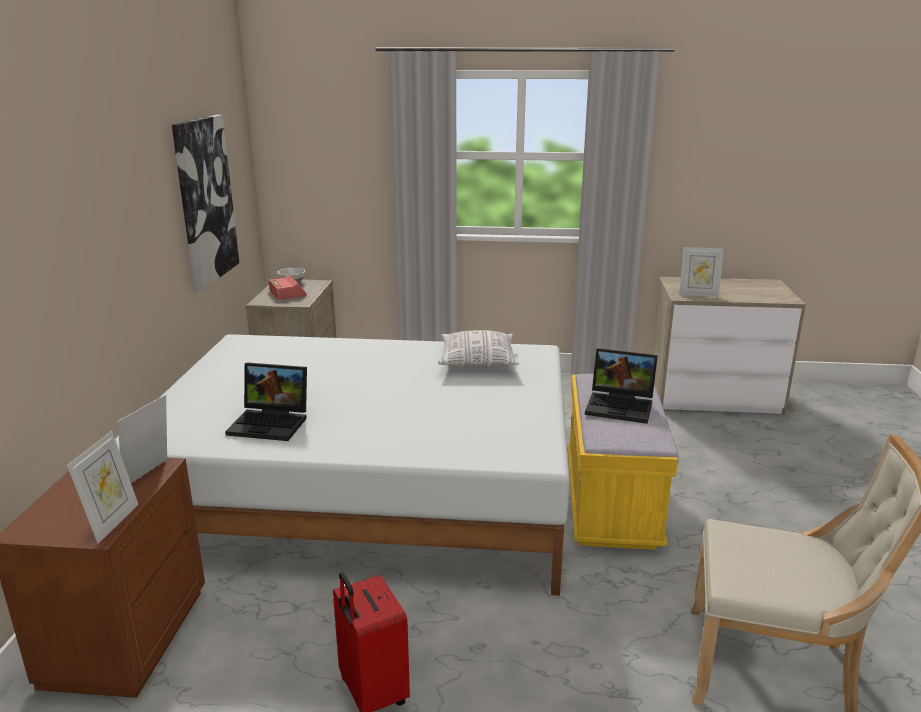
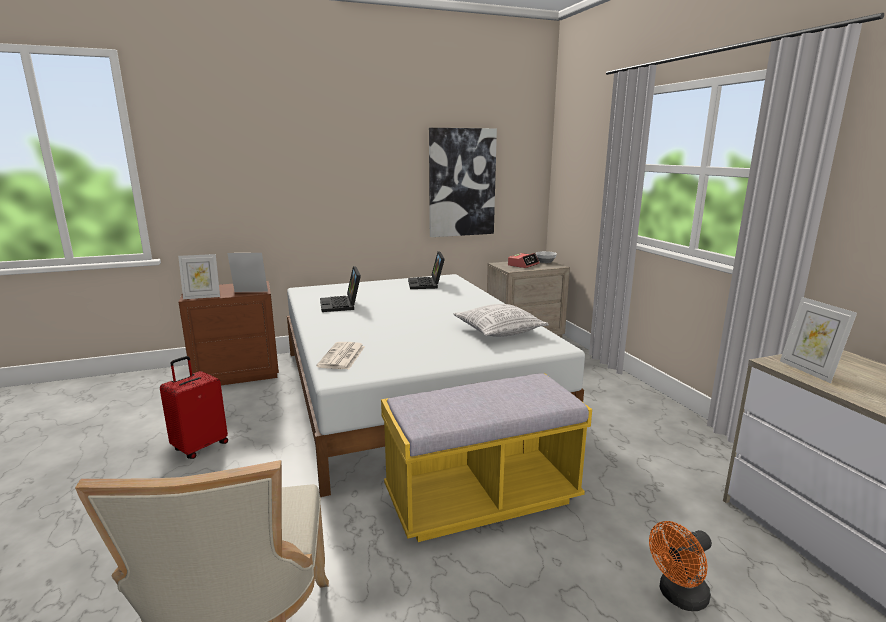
camera: 65 degrees right, 5 degrees down
(482, 449) = (342, 357): none -> newspaper
(621, 406) = (483, 398): laptop -> laptop (427, 284)
(745, 462) = (678, 597): none -> orange fan

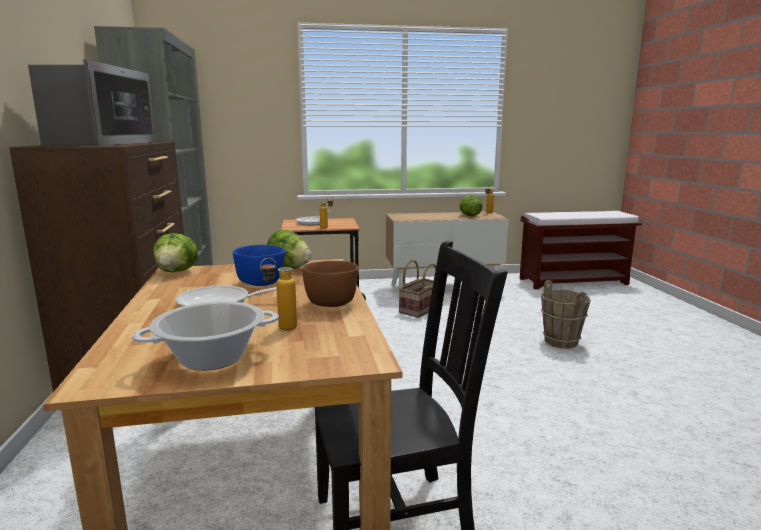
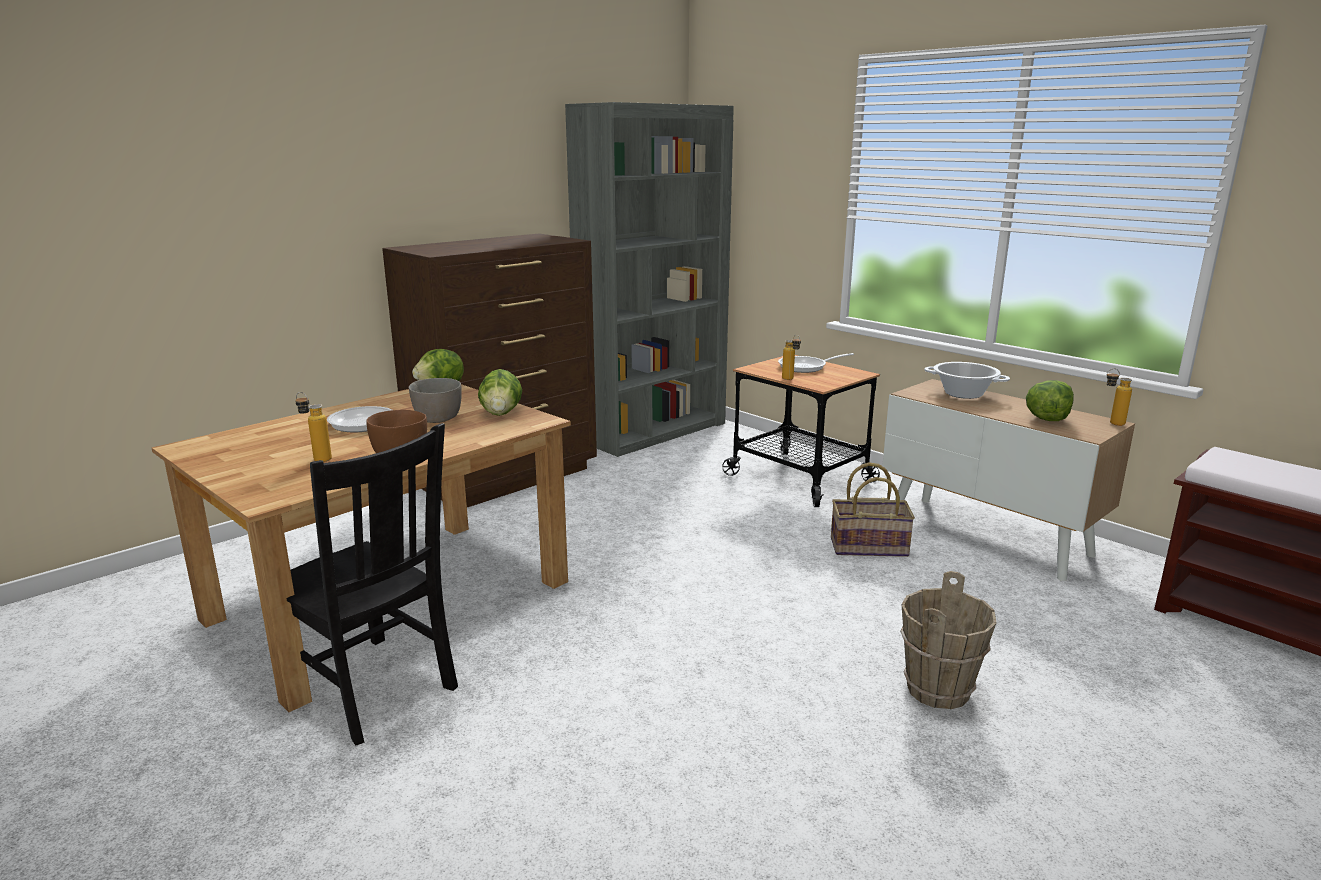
camera: 55 degrees right, 5 degrees up
(101, 143) = (475, 245): microwave -> none
(211, 358) = (241, 458): cooking pot -> cooking pot (963, 394)
(261, 283) = (437, 419): blue bowl -> grey bowl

• Exercise objective: Pictures stay out; everything else in the records above gets copied exactly.

• Solution to this exercise:
camera: 65 degrees right, 5 degrees down
(482, 449) = (342, 357): none -> newspaper
(621, 406) = (483, 398): laptop -> laptop (427, 284)
(745, 462) = (678, 597): none -> orange fan

camera: 55 degrees right, 5 degrees up
(101, 143) = (475, 245): microwave -> none
(211, 358) = (241, 458): cooking pot -> cooking pot (963, 394)
(261, 283) = (437, 419): blue bowl -> grey bowl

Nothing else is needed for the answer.